Sinopsis Cerpen " Robohnya Surau Kami"



Robohnya Surau Kami
Oleh: Ali Akbar Navis
            Dalam cerpen ini menceritakan tentang seorang kakek yang menjadi sebagai garin, penjaga surau (takmir). Menjadi seorang penjaga surau dia tidak mendapatkan honor atau gaji apapun. Dia hidup mengandalkan dari sedekah, yang hanya sekali pada hari Jumat. Pekerjaan sambilannya yaitu menjadi pengasah pisau dan gunting. Apabila yang meminta tolong perempuan biasanya dia diberi sambal. Berbeda lagi, apabila yang meminta tolong itu laki-laki, ia diberikan rokok kadang juga uang sebagai imbalannya. Tidak sedikit juga yang hanya memberikan ucapan terima kasih dan senyuman.
            Suatu ketika, kakek terlihat murung, sedih, kesal dan bermuram durja. Ia duduk termenung di serambil surau dengan ditemani beberapa peralatan asahan dan pisau cukur tua berada disekitar kaki kakek. Ternyata ia baru saja bertemu dan berbicara dengan Ajo Sidi, si pembual atau ahli pembuat cerita. Cerita-ceritanya aneh, unik, yang membuat cerita dengan menganalogikan lawan bicara dengan sesuatu. Hari itu kakek yang dijadikan bualan ceritanya, yang pada intinya menjadi pameo atau  semacam cerita yang menyindir pendengar.
            Ajo Sidi, si pembual itu menceritakan seseorang bernama Haji Shaleh, yang dulunya didunia selalu beribadah kepadaNya, taat menjalankan perintahNya dan selalu takwa kepadaNya. Namun, di akhirat Haji Shaleh, malah dimasukkan ke dalam neraka, bahkan ditempatkan pada keraknya neraka. Dia memang tak pernah mengingat anak dan istrinya, dia pun tak memikirkan hidupnya sendiri.
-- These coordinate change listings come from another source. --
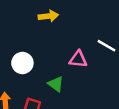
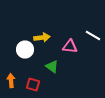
yellow arrow: (48, 16) -> (42, 37), moved

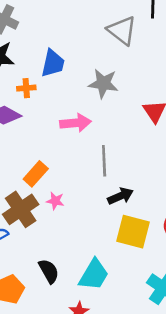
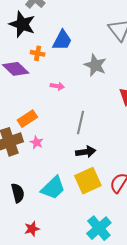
pink arrow: (76, 123) -> (57, 86), moved, size x0.6
yellow square: (133, 232) -> (88, 181), turned 36
cyan trapezoid: (94, 275) -> (53, 188), moved

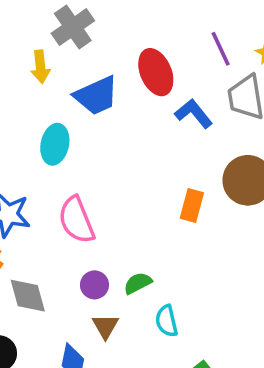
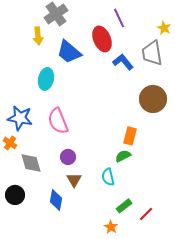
purple line: (221, 49) -> (119, 18), moved
blue trapezoid: (96, 96) -> (69, 52), turned 64
orange rectangle: (192, 206) -> (130, 136), moved
green semicircle: (138, 283) -> (123, 156), moved

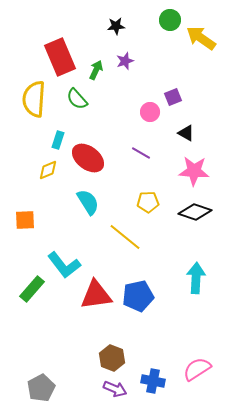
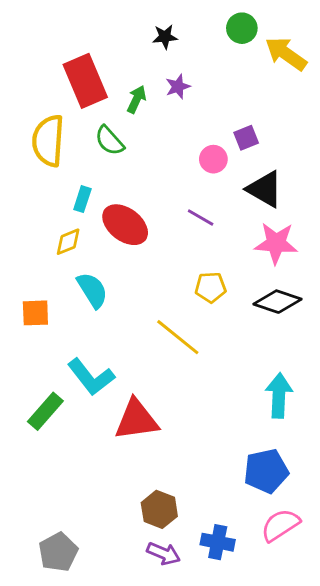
black triangle: (186, 133) -> (265, 189), size x1.6
cyan semicircle: (88, 202) -> (92, 290), moved
blue pentagon: (138, 296) -> (266, 471), moved

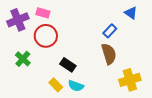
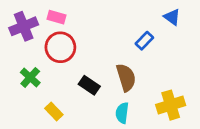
brown semicircle: (109, 54) -> (126, 77), moved
yellow rectangle: (56, 85) -> (54, 112), moved
cyan semicircle: (76, 86) -> (122, 113), moved, turned 77

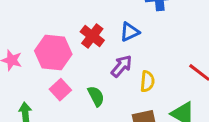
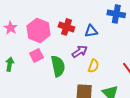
red cross: (92, 36) -> (66, 27), turned -35
green semicircle: (96, 96) -> (58, 66), size x1.5

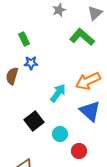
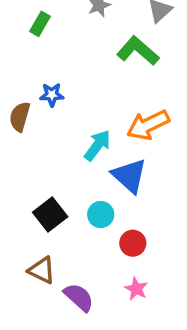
green rectangle: (24, 39) -> (40, 24), moved, turned 56
blue triangle: (90, 111) -> (129, 176), moved
black square: (34, 121) -> (50, 215), moved

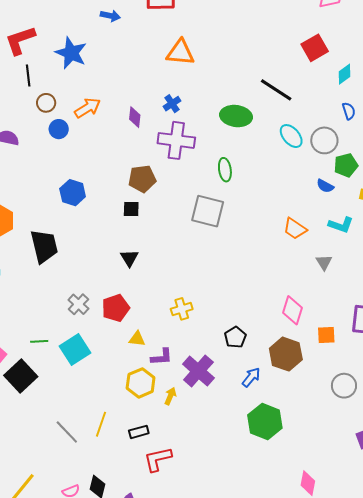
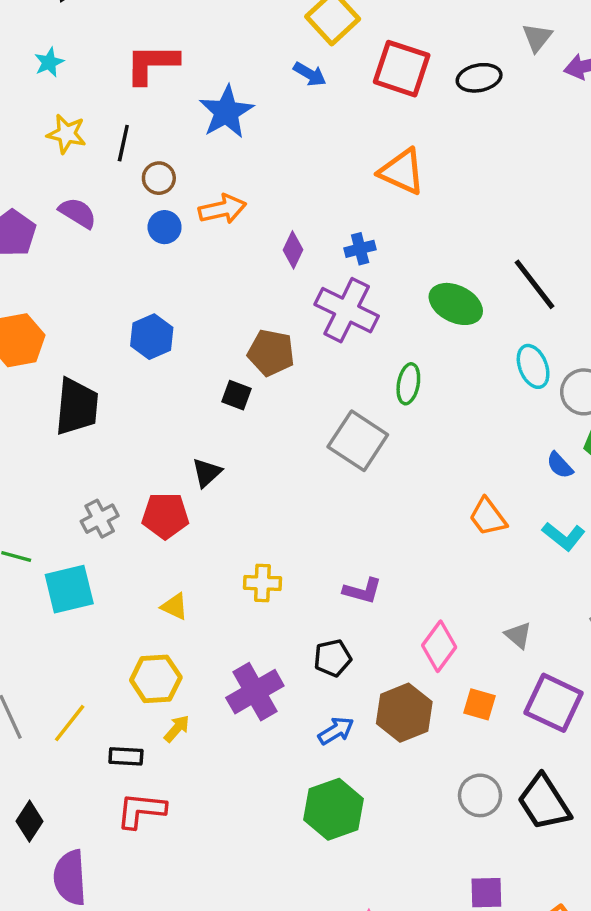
black line: (28, 75) -> (123, 143), moved
gray triangle: (324, 262) -> (518, 635), moved, turned -36
red pentagon: (116, 308) -> (165, 516), moved
purple L-shape: (162, 357) -> (362, 591), moved
yellow arrow: (170, 396) -> (177, 729), moved

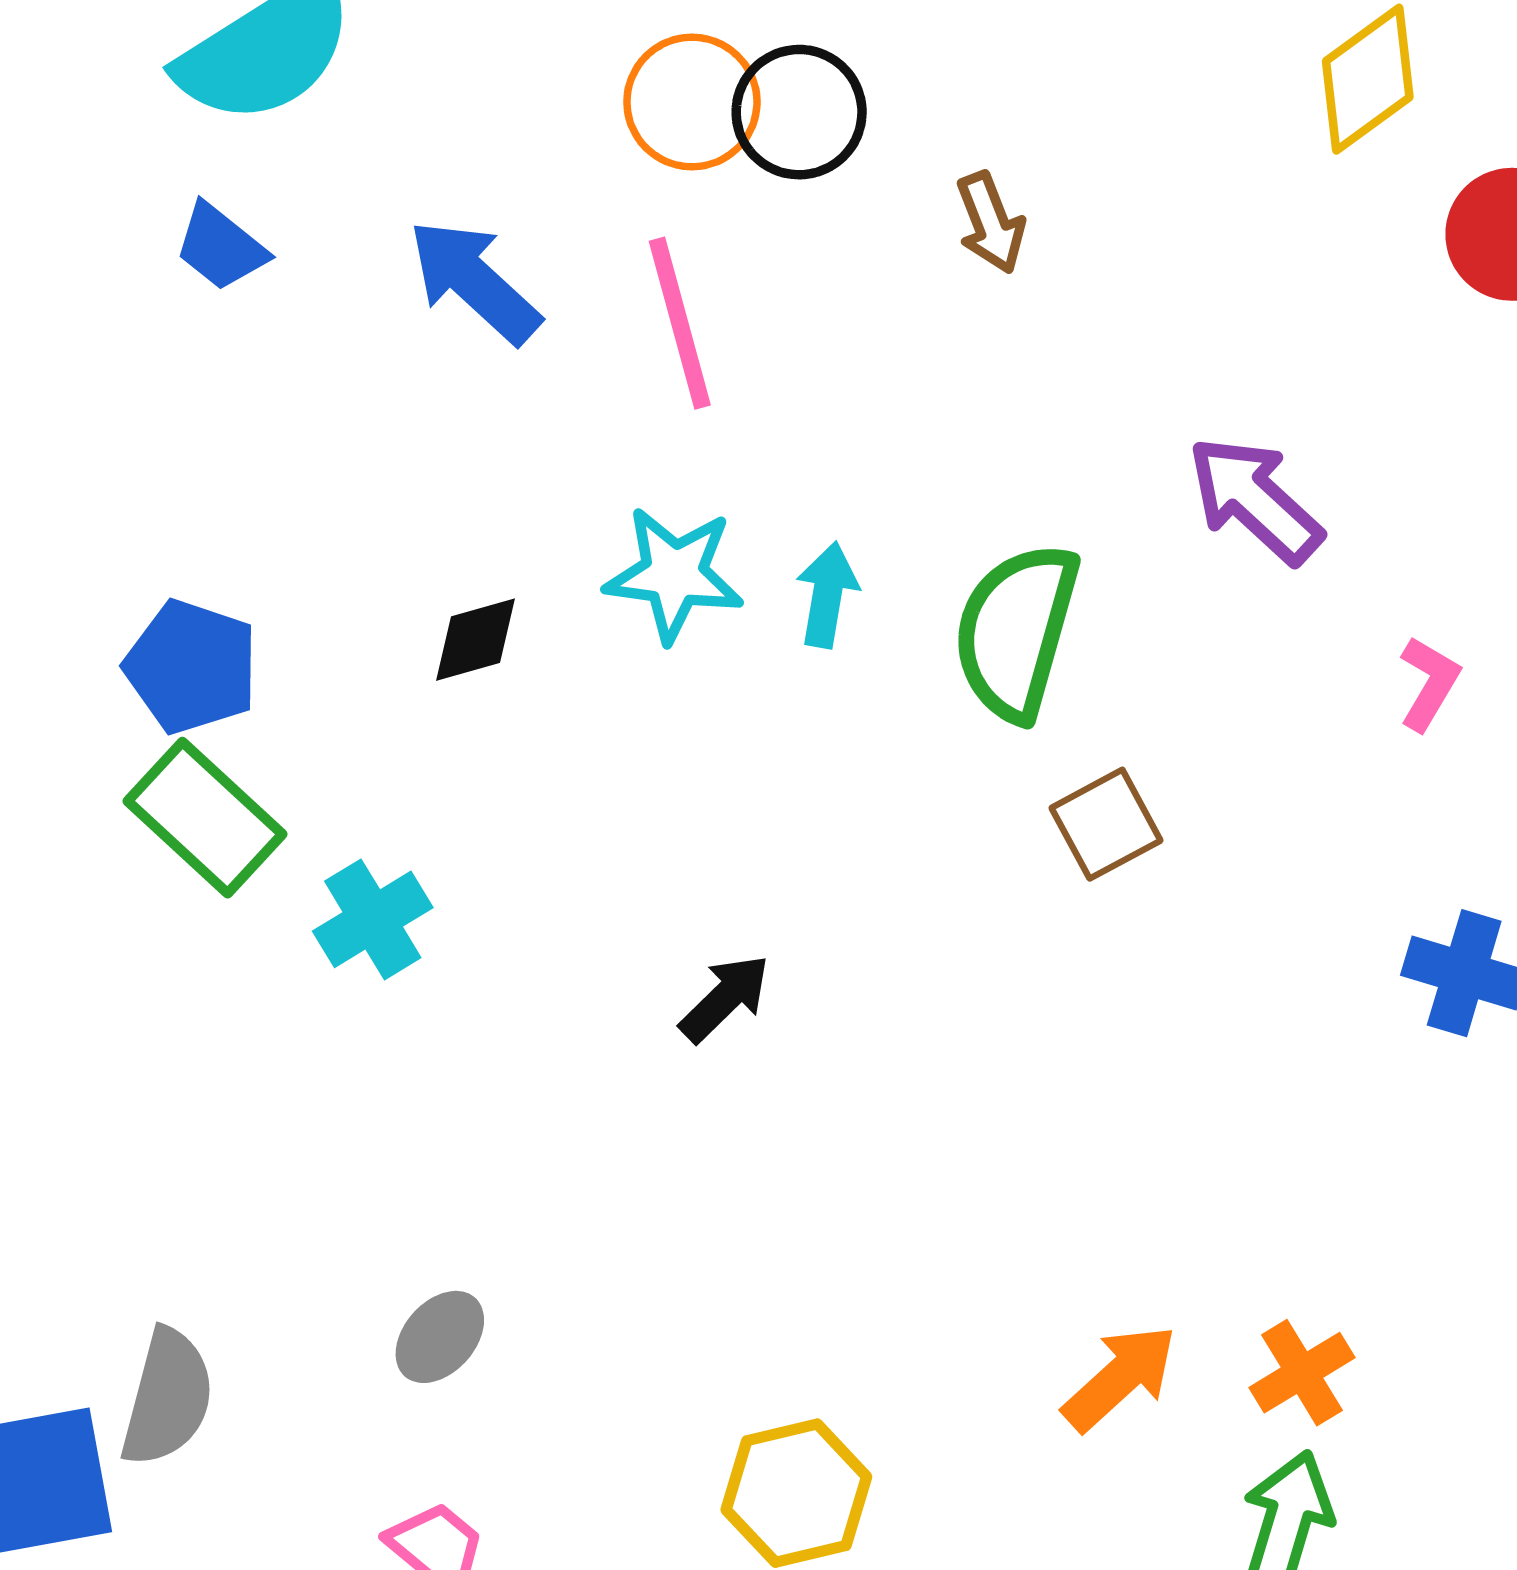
Segala kehidupannya lahir batin diserahkan kepadaNya. Dia tak berusaha mengusahakan orang lain. Bahkan dia tak pernah membunuh seekor lalat pun. Padahal dia hidup berkaum, bersaudara namun sedikitpun tak memperdulikannya. Dia selalu bersujud, memuji dan berdoa kepadaNya.
            Setelah mendengar cerita dari Ajo Sidi, kakek hanya merenung dan memikirkannya Seolah ia merasakan apa yang dirasakan Haji Shaleh.
Keesokan harinya, kakek mengakhiri hidupnya dengan menggorok lehernya sendiri dengan pisau cukur. Berita kematian kakek sudah tersebar ke seluruh kampung, semua warga kampung mengurus jenazah kakek. Semua warga mengantar kepergian jenazah kakek ke makam. Namun Ajo Sidi yang bisa dikatakan menjadi penyebab kematian kakek, malah tetap pergi bekerja. Dan sebelum pergi bekerja, Ajo Sidi berpesan kepada istrinya agar membelikan kain kafan untuk mengafani jenazah kakek.